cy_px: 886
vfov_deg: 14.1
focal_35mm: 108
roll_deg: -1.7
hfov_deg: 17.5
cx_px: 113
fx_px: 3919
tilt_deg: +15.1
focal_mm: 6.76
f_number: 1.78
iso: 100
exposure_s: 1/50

* * * * * * *

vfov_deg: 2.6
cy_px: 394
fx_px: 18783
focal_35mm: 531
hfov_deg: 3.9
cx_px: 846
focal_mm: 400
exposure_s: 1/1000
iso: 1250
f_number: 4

* * * * * * *

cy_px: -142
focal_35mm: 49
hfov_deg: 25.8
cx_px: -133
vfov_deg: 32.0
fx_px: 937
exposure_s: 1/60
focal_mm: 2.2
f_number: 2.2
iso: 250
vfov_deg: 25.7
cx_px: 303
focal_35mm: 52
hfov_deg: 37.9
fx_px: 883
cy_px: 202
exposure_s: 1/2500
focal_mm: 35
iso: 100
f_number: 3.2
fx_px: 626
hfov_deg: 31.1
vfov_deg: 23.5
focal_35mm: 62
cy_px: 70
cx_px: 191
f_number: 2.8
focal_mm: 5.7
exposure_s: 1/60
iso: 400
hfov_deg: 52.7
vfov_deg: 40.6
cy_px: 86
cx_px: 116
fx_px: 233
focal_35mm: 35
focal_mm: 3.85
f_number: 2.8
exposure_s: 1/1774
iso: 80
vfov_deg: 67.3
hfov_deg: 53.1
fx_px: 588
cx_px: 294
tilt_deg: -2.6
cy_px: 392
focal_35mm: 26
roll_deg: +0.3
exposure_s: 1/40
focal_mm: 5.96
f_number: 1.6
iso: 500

* * * * * * *

*What is being asked*: All that belongs in your answer is the stretch of entries above from the line with "focal_35mm: 108" through the line with "exposure_s: 1/50", printed exactly.

*Exercise result*:
focal_35mm: 108
roll_deg: -1.7
hfov_deg: 17.5
cx_px: 113
fx_px: 3919
tilt_deg: +15.1
focal_mm: 6.76
f_number: 1.78
iso: 100
exposure_s: 1/50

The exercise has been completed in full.